EXERCISE REQUIREMENTS
**A.** Print everything from "Change History (5)" down to "leading to 404s." in the WordPress ticket about URL sanitizing.
**B.** In the WordPress ticket about URL sanitizing, which pull request number is the ticket said to be mentioned in?
**C.** Please pick up the WordPress ticket about URL sanitizing after its last sentence and keep writing.

Opened 2 years ago
Last modified 3 months ago
#60864 new defect (bug)
URL sanitizing strips valid characters instead of encoding, documented use is invalid
| Reported by: |
|
Owned by: | |
|---|---|---|---|
| Milestone: | Awaiting Review | Priority: | normal |
| Severity: | normal | Version: | |
| Component: | Security | Keywords: | has-patch has-unit-tests |
| Focuses: | Cc: |
Description
- wp_sanitize_redirect creates different URL instead of correctly percent-encoding e.g. for URLs that contain "<" - followup to https://core.trac.wordpress.org/ticket/31486 where this was partially fixed
- sanitize_url is documented to sanitize for redirect usage but the URI is not valid for redirects since it's not percent-encoded - followup to https://core.trac.wordpress.org/ticket/56160
- esc_url and sanitize_url strip characters that don't need to be stripped but can be HTML encoded to make them safe, e.g. "<" causing some URLs to be broken.
Change History (5)
This ticket was mentioned in PR #6335 on WordPress/wordpress-develop by @kkmuffme.
2 years ago
#2
- Keywords has-patch has-unit-tests added
Trac ticket: https://core.trac.wordpress.org/ticket/60864
#3
@
2 years ago
Before I fix all the broken tests, I want to gather some feedback on this - the tests are broken because the characters were stripped instead of encoded, which caused some URLs to be invalid, leading to 404s.

DATA LISTING
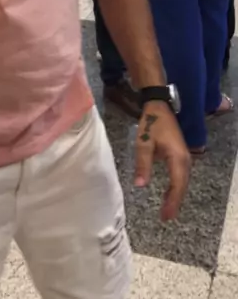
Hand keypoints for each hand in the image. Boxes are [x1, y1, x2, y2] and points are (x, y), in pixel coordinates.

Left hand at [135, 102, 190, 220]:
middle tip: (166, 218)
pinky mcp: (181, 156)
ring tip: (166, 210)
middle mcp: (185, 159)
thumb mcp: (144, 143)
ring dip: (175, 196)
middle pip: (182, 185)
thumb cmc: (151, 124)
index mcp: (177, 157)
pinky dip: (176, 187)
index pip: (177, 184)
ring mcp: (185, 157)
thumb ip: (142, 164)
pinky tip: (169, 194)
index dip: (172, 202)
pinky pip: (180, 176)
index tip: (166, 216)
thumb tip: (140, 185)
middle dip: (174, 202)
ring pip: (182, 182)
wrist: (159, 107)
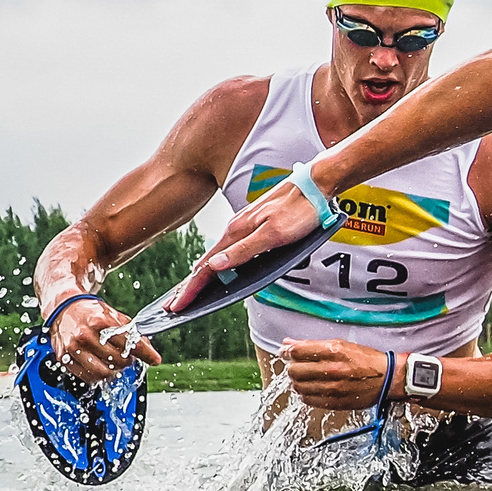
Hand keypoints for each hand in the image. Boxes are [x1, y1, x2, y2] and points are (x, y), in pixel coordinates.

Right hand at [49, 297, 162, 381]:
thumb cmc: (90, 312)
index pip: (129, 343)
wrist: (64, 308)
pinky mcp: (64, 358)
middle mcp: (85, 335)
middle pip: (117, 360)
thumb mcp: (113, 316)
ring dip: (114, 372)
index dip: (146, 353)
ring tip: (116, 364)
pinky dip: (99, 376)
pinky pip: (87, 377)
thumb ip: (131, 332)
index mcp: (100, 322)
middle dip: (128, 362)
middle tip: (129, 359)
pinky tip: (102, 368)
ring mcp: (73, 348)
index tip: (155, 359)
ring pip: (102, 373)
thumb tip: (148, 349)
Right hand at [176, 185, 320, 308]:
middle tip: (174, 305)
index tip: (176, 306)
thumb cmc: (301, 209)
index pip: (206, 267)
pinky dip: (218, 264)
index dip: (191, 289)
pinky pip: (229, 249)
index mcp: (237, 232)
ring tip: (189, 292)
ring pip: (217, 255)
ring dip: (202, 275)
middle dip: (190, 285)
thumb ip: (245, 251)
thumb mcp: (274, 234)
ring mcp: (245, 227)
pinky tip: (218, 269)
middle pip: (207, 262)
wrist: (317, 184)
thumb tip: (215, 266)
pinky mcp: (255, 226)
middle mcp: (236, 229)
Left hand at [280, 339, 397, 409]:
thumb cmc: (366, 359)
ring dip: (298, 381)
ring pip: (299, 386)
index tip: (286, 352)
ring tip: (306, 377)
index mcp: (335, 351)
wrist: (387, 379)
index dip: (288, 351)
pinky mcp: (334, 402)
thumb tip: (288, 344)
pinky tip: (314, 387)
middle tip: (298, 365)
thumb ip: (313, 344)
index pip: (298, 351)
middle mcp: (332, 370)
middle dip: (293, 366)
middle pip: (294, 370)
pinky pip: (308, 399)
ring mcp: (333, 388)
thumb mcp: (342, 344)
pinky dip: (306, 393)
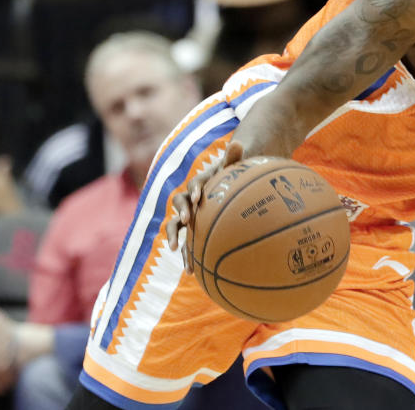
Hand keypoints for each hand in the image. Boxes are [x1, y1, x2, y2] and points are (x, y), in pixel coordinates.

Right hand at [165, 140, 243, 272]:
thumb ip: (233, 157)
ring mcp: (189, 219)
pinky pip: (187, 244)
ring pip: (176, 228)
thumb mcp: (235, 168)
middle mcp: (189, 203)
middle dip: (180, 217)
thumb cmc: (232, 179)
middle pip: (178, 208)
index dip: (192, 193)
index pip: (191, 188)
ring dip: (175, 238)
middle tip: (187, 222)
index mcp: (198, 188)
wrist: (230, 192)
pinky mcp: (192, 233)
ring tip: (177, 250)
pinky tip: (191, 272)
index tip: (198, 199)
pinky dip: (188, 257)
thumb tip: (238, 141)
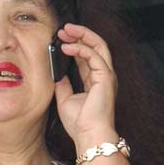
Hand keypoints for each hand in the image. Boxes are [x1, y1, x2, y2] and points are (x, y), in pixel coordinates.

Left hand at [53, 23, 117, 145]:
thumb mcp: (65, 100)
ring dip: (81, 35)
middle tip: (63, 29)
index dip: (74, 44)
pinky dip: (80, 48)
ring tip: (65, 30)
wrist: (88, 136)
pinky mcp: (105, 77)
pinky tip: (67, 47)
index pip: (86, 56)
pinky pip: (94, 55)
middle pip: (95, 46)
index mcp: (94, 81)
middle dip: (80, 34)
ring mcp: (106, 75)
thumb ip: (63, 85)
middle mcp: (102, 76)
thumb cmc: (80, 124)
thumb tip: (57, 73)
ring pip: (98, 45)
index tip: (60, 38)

EXPECTED OUTPUTS
**A.**
Change History (5)
This ticket was mentioned in PR #6335 on WordPress/wordpress-develop by @kkmuffme.
2 years ago
#2
- Keywords has-patch has-unit-tests added
Trac ticket: https://core.trac.wordpress.org/ticket/60864
#3
@
2 years ago
Before I fix all the broken tests, I want to gather some feedback on this - the tests are broken because the characters were stripped instead of encoded, which caused some URLs to be invalid, leading to 404s.

**B.** PR #6335

**C.**
This ticket was mentioned in Slack in #core by kkmuffme. View the logs.
2 years ago
#5
@
3 months ago
@kkmuffme looks like I missed wp_sanitize_redirect() when we updated UTF-8 support in WordPress 6.9.
Perhaps you might look that over and see if you want to update the patch.
I appreciate the comment about HTML4 but I suspect it’s not necessary, especially not to link to the old HTML4 specs. Is the change in line 4495/4506 meaningful? It looks like it might just move around some characters and shows up as a changed line, but maybe I’m overlooking something. If it’s not different semantically, can we avoid rearranging the characters so they don’t appear in the diff?
Can you speak to the differentiation in here of using the term URI instead of URL? Can you also verify that the changes will not mistakenly apply to parts of a URL that should not be transformed?
#56160 was marked as a duplicate.